● Assignment: The listing that follows is to be output in full and without change.

[Given entries — start]

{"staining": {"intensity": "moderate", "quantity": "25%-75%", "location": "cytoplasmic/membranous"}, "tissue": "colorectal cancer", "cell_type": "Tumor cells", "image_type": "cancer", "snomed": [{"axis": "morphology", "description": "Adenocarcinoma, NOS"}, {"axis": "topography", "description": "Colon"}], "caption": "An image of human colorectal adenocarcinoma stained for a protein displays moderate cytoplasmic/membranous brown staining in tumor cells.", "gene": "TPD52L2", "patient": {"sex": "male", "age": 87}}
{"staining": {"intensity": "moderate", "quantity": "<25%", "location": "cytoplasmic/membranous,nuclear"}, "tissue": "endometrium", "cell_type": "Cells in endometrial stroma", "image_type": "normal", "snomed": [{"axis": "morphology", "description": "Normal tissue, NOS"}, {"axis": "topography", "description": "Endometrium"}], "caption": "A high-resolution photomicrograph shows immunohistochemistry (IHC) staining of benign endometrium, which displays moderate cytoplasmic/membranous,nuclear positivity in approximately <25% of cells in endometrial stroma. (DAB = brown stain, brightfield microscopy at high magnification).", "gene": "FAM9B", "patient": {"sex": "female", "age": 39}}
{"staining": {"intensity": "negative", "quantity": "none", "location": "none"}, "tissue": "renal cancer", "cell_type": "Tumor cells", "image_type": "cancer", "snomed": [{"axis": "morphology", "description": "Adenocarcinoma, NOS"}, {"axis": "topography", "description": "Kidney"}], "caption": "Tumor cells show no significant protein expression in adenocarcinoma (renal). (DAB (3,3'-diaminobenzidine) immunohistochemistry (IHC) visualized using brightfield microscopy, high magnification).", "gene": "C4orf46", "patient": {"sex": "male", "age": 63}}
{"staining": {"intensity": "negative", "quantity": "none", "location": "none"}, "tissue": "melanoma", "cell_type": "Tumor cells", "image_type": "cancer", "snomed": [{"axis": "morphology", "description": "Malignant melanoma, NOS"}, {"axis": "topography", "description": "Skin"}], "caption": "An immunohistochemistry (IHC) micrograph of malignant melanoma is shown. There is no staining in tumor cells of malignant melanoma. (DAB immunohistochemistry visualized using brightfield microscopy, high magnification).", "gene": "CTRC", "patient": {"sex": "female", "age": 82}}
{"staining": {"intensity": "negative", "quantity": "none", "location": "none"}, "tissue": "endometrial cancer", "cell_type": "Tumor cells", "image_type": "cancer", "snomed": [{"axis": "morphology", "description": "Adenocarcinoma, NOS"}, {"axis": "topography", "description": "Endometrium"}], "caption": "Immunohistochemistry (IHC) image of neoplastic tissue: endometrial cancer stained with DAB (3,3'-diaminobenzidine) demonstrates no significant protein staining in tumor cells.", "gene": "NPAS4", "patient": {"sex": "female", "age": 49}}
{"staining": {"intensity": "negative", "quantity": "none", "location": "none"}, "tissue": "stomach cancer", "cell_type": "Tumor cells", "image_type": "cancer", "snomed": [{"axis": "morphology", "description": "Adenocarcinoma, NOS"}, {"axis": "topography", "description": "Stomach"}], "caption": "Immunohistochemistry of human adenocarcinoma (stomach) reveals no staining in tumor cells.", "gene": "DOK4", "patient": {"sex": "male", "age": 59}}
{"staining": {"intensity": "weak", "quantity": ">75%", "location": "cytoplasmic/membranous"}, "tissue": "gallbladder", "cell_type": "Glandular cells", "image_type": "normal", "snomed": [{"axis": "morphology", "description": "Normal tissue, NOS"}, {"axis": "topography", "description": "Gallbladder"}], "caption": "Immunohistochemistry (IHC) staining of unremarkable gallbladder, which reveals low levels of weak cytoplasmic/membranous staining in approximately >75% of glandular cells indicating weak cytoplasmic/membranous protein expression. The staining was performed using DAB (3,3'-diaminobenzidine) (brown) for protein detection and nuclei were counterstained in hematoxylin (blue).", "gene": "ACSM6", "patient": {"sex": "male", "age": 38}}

[Given entries — finish]

● Task response:
{"staining": {"intensity": "moderate", "quantity": "25%-75%", "location": "cytoplasmic/membranous"}, "tissue": "colorectal cancer", "cell_type": "Tumor cells", "image_type": "cancer", "snomed": [{"axis": "morphology", "description": "Adenocarcinoma, NOS"}, {"axis": "topography", "description": "Colon"}], "caption": "An image of human colorectal adenocarcinoma stained for a protein displays moderate cytoplasmic/membranous brown staining in tumor cells.", "gene": "TPD52L2", "patient": {"sex": "male", "age": 87}}
{"staining": {"intensity": "moderate", "quantity": "<25%", "location": "cytoplasmic/membranous,nuclear"}, "tissue": "endometrium", "cell_type": "Cells in endometrial stroma", "image_type": "normal", "snomed": [{"axis": "morphology", "description": "Normal tissue, NOS"}, {"axis": "topography", "description": "Endometrium"}], "caption": "A high-resolution photomicrograph shows immunohistochemistry (IHC) staining of benign endometrium, which displays moderate cytoplasmic/membranous,nuclear positivity in approximately <25% of cells in endometrial stroma. (DAB = brown stain, brightfield microscopy at high magnification).", "gene": "FAM9B", "patient": {"sex": "female", "age": 39}}
{"staining": {"intensity": "negative", "quantity": "none", "location": "none"}, "tissue": "renal cancer", "cell_type": "Tumor cells", "image_type": "cancer", "snomed": [{"axis": "morphology", "description": "Adenocarcinoma, NOS"}, {"axis": "topography", "description": "Kidney"}], "caption": "Tumor cells show no significant protein expression in adenocarcinoma (renal). (DAB (3,3'-diaminobenzidine) immunohistochemistry (IHC) visualized using brightfield microscopy, high magnification).", "gene": "C4orf46", "patient": {"sex": "male", "age": 63}}
{"staining": {"intensity": "negative", "quantity": "none", "location": "none"}, "tissue": "melanoma", "cell_type": "Tumor cells", "image_type": "cancer", "snomed": [{"axis": "morphology", "description": "Malignant melanoma, NOS"}, {"axis": "topography", "description": "Skin"}], "caption": "An immunohistochemistry (IHC) micrograph of malignant melanoma is shown. There is no staining in tumor cells of malignant melanoma. (DAB immunohistochemistry visualized using brightfield microscopy, high magnification).", "gene": "CTRC", "patient": {"sex": "female", "age": 82}}
{"staining": {"intensity": "negative", "quantity": "none", "location": "none"}, "tissue": "endometrial cancer", "cell_type": "Tumor cells", "image_type": "cancer", "snomed": [{"axis": "morphology", "description": "Adenocarcinoma, NOS"}, {"axis": "topography", "description": "Endometrium"}], "caption": "Immunohistochemistry (IHC) image of neoplastic tissue: endometrial cancer stained with DAB (3,3'-diaminobenzidine) demonstrates no significant protein staining in tumor cells.", "gene": "NPAS4", "patient": {"sex": "female", "age": 49}}
{"staining": {"intensity": "negative", "quantity": "none", "location": "none"}, "tissue": "stomach cancer", "cell_type": "Tumor cells", "image_type": "cancer", "snomed": [{"axis": "morphology", "description": "Adenocarcinoma, NOS"}, {"axis": "topography", "description": "Stomach"}], "caption": "Immunohistochemistry of human adenocarcinoma (stomach) reveals no staining in tumor cells.", "gene": "DOK4", "patient": {"sex": "male", "age": 59}}
{"staining": {"intensity": "weak", "quantity": ">75%", "location": "cytoplasmic/membranous"}, "tissue": "gallbladder", "cell_type": "Glandular cells", "image_type": "normal", "snomed": [{"axis": "morphology", "description": "Normal tissue, NOS"}, {"axis": "topography", "description": "Gallbladder"}], "caption": "Immunohistochemistry (IHC) staining of unremarkable gallbladder, which reveals low levels of weak cytoplasmic/membranous staining in approximately >75% of glandular cells indicating weak cytoplasmic/membranous protein expression. The staining was performed using DAB (3,3'-diaminobenzidine) (brown) for protein detection and nuclei were counterstained in hematoxylin (blue).", "gene": "ACSM6", "patient": {"sex": "male", "age": 38}}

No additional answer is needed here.